CONSIGNE 1:
Recopiez à l'identique le passage du texte à lire qui commence aux mots «Si les nations, soucieuses» et s'arrête après les mots «une voix pure.».
CONSIGNE 2:
D'après le texte à lire, quelle lettre se prononce avec le moins d'effort ?
CONSIGNE 3:
Les affirmations suivantes concordent-elles avec le texte à lire ? Pour chacune, répondez oui ou non, puis citez les mots du texte qui tranchent.
(a) Le peuple juif y est qualifié de peuple le moins nombreux.
(b) Certaines autorités spirituelles ont dénoncé publiquement les crimes commis contre l'humanité.
(c) La Création de l'Univers a exigé de D.ieu un grand effort.

TEXTE À LIRE:
>>>>>

Pourquoi ceci sera-t-il possible précisément par l’adjonction de la lettre « Hé » ? Il est écrit, à ce propos, dans Genèse 2, 4 : Behibaream = Be « Hé » beraam – C’est avec un « Hé » qu ’11 les créa. Le « Hé » est la lettre qui se prononce avec le moins d’effort comme si le Saint béni soit-il avait voulu montrer aux êtres humains que Sa Toute Puissance est telle que la Création de notre Univers, aux dimensions et aux structures infinies, ne Lui a demandé absolument aucune peine. Tel est le signe dont seront porteurs les descendants d’Avraham : s’efforcer de vivre en tenant compte le moins possible des notions de force numérique, physique, matérielle ; c’est avant tout s’affirmer le témoin permanent du fait que c’est D.ieu et D.ieu seul qui, dans Son infinie grandeur, régit partout et toujours le développement de l’histoire du monde. Appartenir à la minorité spirituelle que représente le peuple juif, c’est réunir en ses mains des atouts décisifs pour approfondir sa Foi, pour reconnaître véritablement son Créateur.
Cependant, D.ieu a voulu assurer à Son peuple un autre avantage en concluant cette Alliance avec Avraham. Orienter l’histoire d’un peuple qui ne représentera, selon les valeurs des nations, qu’une minorité numérique quasi dérisoire, c’est assurer d’emblée une objectivité totale, un caractère de vérité absolue au message que ce Peuple apportera à l’humanité.
Si les nations, soucieuses de préserver leur influence et leur position de force, font fi de tout souci de vérité ou de justice pour ne chercher à préserver que leurs intérêts propres, certaines autorités spirituelles en font tout autant. Voulant conserver, par opportunisme politique, leur influence dans telle ou telle autre partie du monde, elles ont couvert, par leur silence complice, les crimes les plus atroces perpétrés contre l’humanité. Le peuple juif, “le moins nombreux parmi les peuples” s’est dégagé de ces contingences. La voix qu’il peut élever pour faire entendre la Vérité est une voix pure.
C’est cette voix décisive que l’Humanité, cherchant au fond d’elle-même cette Vérité, attend pour trouver son chemin. Au temps de la rédemption, lorsque cette Vérité sera révélée aux yeux de tous, Israël pourra alors devenir « nombreux comme les étoiles du Ciel ».

<<<<<

LIGNES ENREGISTRÉES:
>>>>>

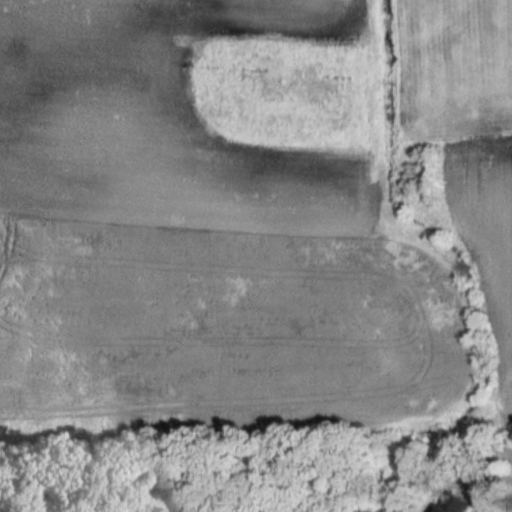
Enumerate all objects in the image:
road: (485, 484)
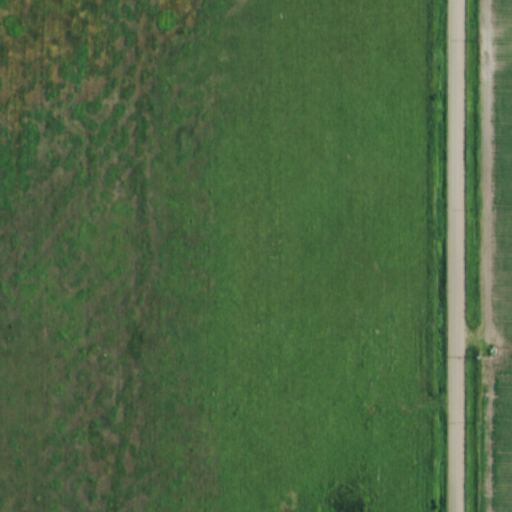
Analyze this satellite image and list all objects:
road: (454, 256)
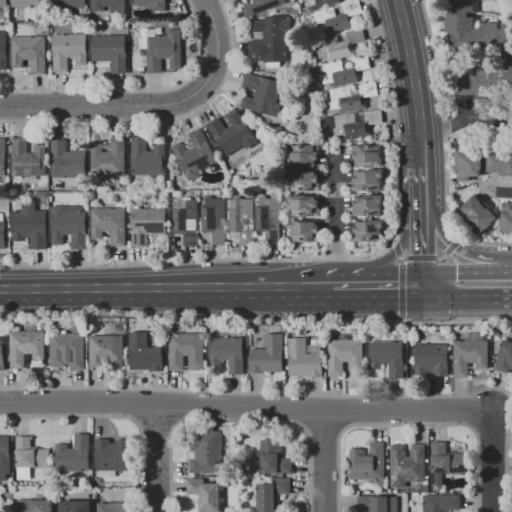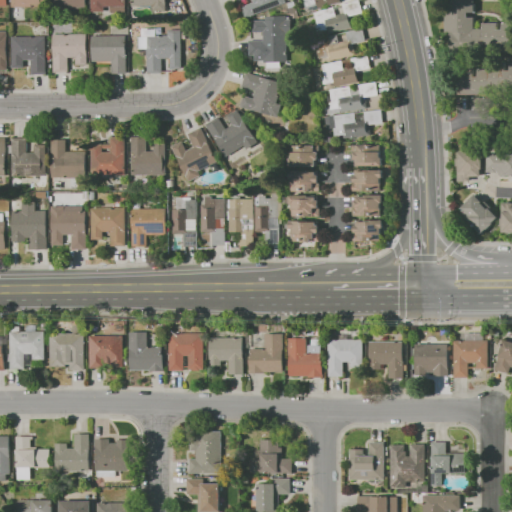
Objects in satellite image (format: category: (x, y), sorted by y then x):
building: (3, 2)
building: (3, 2)
building: (27, 3)
building: (28, 3)
building: (68, 3)
building: (152, 3)
building: (319, 3)
building: (321, 3)
building: (69, 4)
building: (106, 4)
building: (292, 4)
building: (107, 5)
building: (152, 5)
building: (260, 6)
building: (260, 6)
building: (306, 11)
building: (18, 13)
building: (336, 16)
building: (338, 16)
building: (472, 28)
building: (474, 29)
road: (215, 35)
building: (271, 37)
building: (270, 38)
building: (340, 44)
building: (340, 44)
building: (69, 49)
building: (70, 49)
building: (161, 49)
building: (163, 49)
building: (3, 50)
building: (4, 50)
building: (110, 51)
building: (111, 51)
building: (29, 52)
building: (30, 52)
building: (344, 71)
building: (484, 79)
building: (486, 81)
road: (419, 82)
road: (138, 89)
road: (391, 91)
building: (261, 94)
building: (262, 94)
building: (350, 96)
building: (351, 97)
building: (479, 103)
road: (111, 105)
road: (467, 117)
building: (331, 121)
building: (353, 122)
building: (357, 123)
building: (231, 132)
building: (232, 133)
building: (326, 139)
road: (443, 145)
building: (194, 153)
building: (195, 154)
building: (303, 154)
building: (367, 154)
building: (304, 155)
building: (368, 155)
building: (2, 156)
building: (3, 157)
building: (108, 157)
building: (109, 157)
building: (147, 157)
building: (147, 157)
building: (27, 158)
building: (30, 159)
building: (66, 160)
building: (67, 160)
building: (499, 162)
building: (501, 162)
building: (468, 164)
building: (470, 164)
building: (303, 180)
building: (305, 180)
building: (367, 180)
building: (368, 180)
road: (426, 188)
road: (503, 191)
building: (52, 193)
building: (43, 194)
building: (86, 194)
building: (93, 195)
building: (304, 205)
building: (305, 205)
building: (367, 205)
building: (367, 205)
building: (213, 213)
building: (240, 213)
building: (478, 213)
building: (480, 214)
building: (267, 216)
building: (506, 217)
building: (506, 217)
building: (269, 218)
building: (186, 219)
building: (215, 219)
building: (243, 219)
building: (109, 223)
building: (30, 224)
building: (69, 224)
building: (109, 224)
building: (146, 224)
building: (148, 224)
road: (335, 224)
building: (30, 225)
building: (69, 225)
building: (2, 229)
building: (304, 230)
building: (305, 230)
building: (367, 230)
building: (368, 230)
building: (3, 233)
road: (453, 243)
road: (427, 249)
road: (396, 250)
road: (461, 251)
road: (395, 252)
road: (440, 256)
road: (418, 258)
road: (468, 273)
road: (167, 288)
road: (346, 288)
road: (393, 288)
road: (401, 288)
traffic signals: (429, 288)
road: (469, 298)
building: (26, 346)
building: (26, 346)
building: (69, 348)
building: (67, 349)
building: (106, 350)
building: (107, 350)
building: (186, 350)
building: (187, 351)
building: (228, 352)
building: (144, 353)
building: (145, 353)
building: (228, 353)
building: (470, 353)
building: (268, 354)
building: (269, 354)
building: (345, 354)
building: (344, 355)
building: (468, 355)
building: (1, 356)
building: (2, 356)
building: (387, 356)
building: (387, 356)
building: (505, 357)
building: (304, 358)
building: (305, 358)
building: (431, 358)
building: (432, 358)
road: (408, 361)
road: (43, 386)
road: (134, 403)
road: (180, 404)
road: (245, 407)
road: (302, 410)
road: (341, 411)
road: (156, 419)
road: (322, 428)
building: (205, 451)
building: (207, 452)
building: (30, 453)
building: (31, 453)
building: (73, 454)
building: (74, 454)
building: (111, 454)
building: (111, 455)
building: (4, 456)
building: (5, 457)
road: (156, 457)
building: (271, 458)
building: (271, 458)
building: (367, 461)
road: (490, 461)
road: (324, 462)
building: (368, 462)
building: (445, 462)
building: (445, 462)
building: (407, 464)
building: (407, 464)
road: (391, 467)
road: (169, 491)
building: (205, 494)
building: (206, 494)
building: (271, 494)
building: (272, 494)
building: (440, 502)
building: (377, 503)
building: (378, 503)
building: (441, 503)
building: (35, 505)
building: (37, 505)
building: (76, 505)
building: (77, 506)
building: (114, 506)
building: (115, 507)
road: (141, 509)
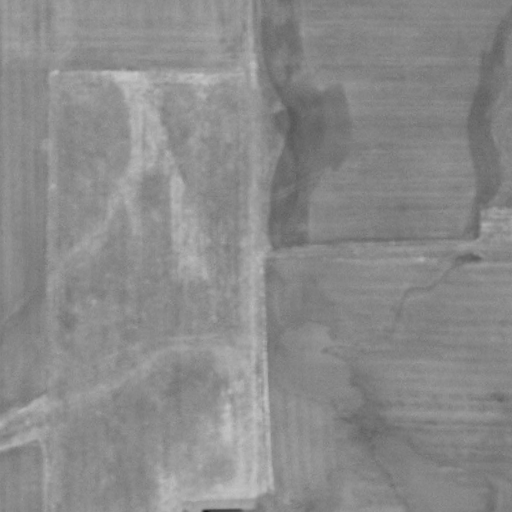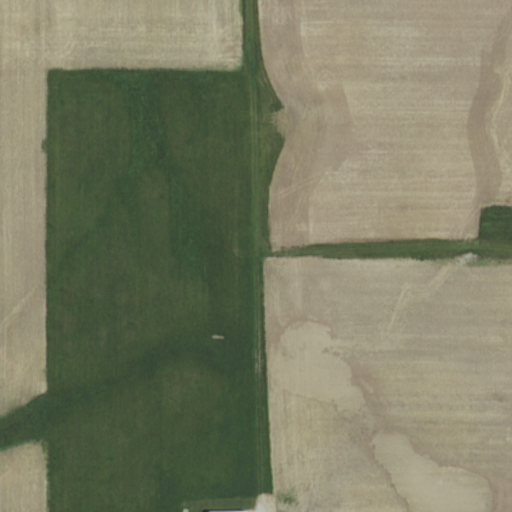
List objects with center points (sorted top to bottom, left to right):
building: (229, 511)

<<<<<

RÉPONSE ATTENDUE 1:
Si les nations, soucieuses de préserver leur influence et leur position de force, font fi de tout souci de vérité ou de justice pour ne chercher à préserver que leurs intérêts propres, certaines autorités spirituelles en font tout autant. Voulant conserver, par opportunisme politique, leur influence dans telle ou telle autre partie du monde, elles ont couvert, par leur silence complice, les crimes les plus atroces perpétrés contre l’humanité. Le peuple juif, “le moins nombreux parmi les peuples” s’est dégagé de ces contingences. La voix qu’il peut élever pour faire entendre la Vérité est une voix pure.

RÉPONSE ATTENDUE 2:
La lettre « Hé ».

RÉPONSE ATTENDUE 3:
(a) Oui : « le moins nombreux parmi les peuples ».
(b) Non : « elles ont couvert, par leur silence complice, les crimes les plus atroces perpétrés contre l’humanité ».
(c) Non : « ne Lui a demandé absolument aucune peine ».